Khoza was only eight years old when she was attacked and raped by a family member.

"He raped me on several occasions and threatened to hurt me if I said anything."

She believes that as a victim, her fear was detected by other perpetrators and resulted in her being raped again and again at the ages of 12, 16 and 20.

"I had a mom who brought in different boyfriends. I didn't have proper school clothes or shoes. I wore her 12-inch black heels to get to school while the children made fun of me. Because of the taunting and bullying, I dropped out of school and wandered these streets.

"I didn't even have food to eat and would go days without it. I was a lost soul.

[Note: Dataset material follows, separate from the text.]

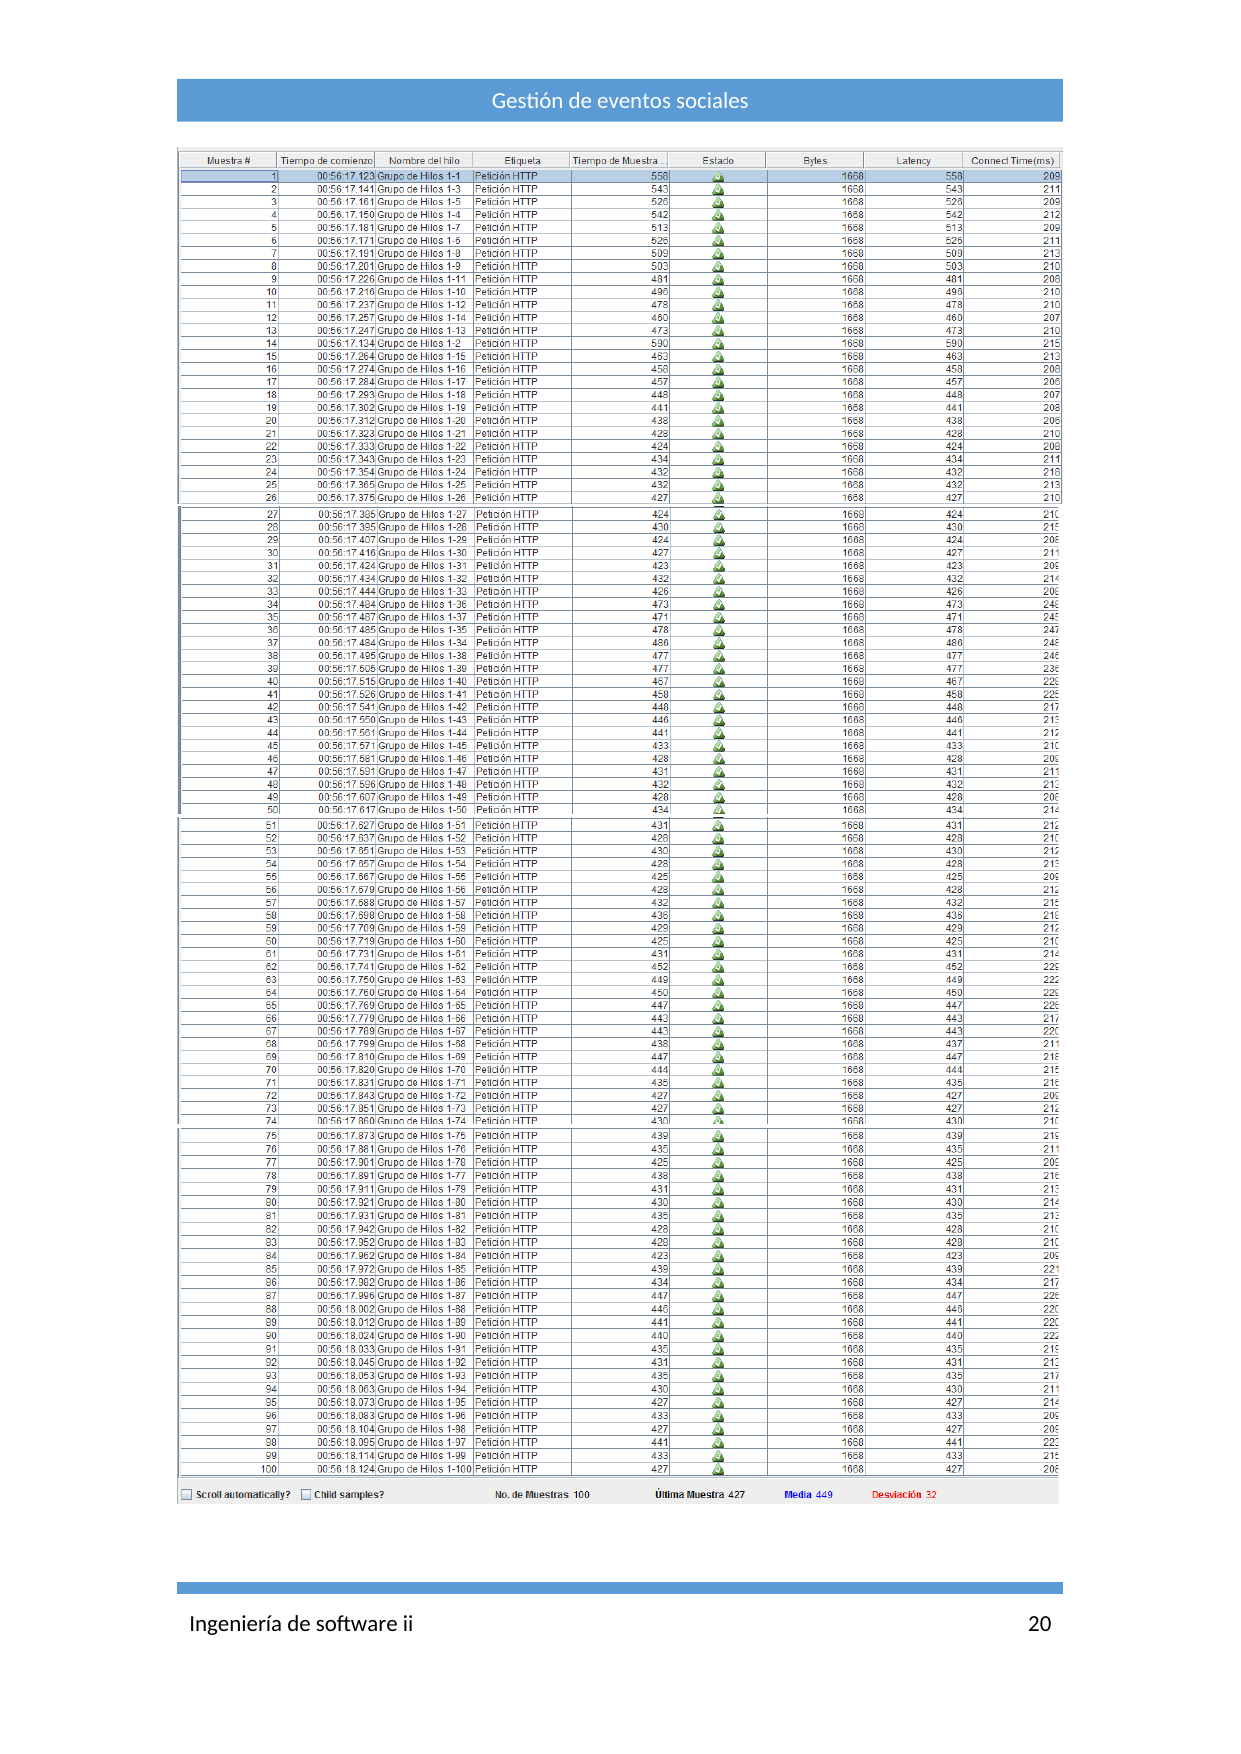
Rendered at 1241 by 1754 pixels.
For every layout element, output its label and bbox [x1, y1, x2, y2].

"But this all changed at the age of 32 when I found God. My abusers had all died, but I forgave them as well as my mother," she says.

At 50, she says she feels 35 and shows off her recent achievement, her NQF level 7 qualification in community development from the University of Stellenbosch.

"I will not stop until I get my doctorate."

But she reiterates that she started the home "clueless" with only a passion to make a change.

"I knew that if I tell my story other women would speak up. I started by going to schools to speak to the children.

I asked for donations - people gave me R1 which I appreciated. The taxi association gave me R500 [and] I was shocked. Coca Cola stepped in and gave me a lump sum which bought this property."

Growing up she always wanted to be a singer and has finally dropped her album, Isililo, which speaks to abusers and victims.

"Today, no man will hurt me again. I will strangle him first. This music is meant to soften the hearts of men who use abuse as their power and for the women to take back their power."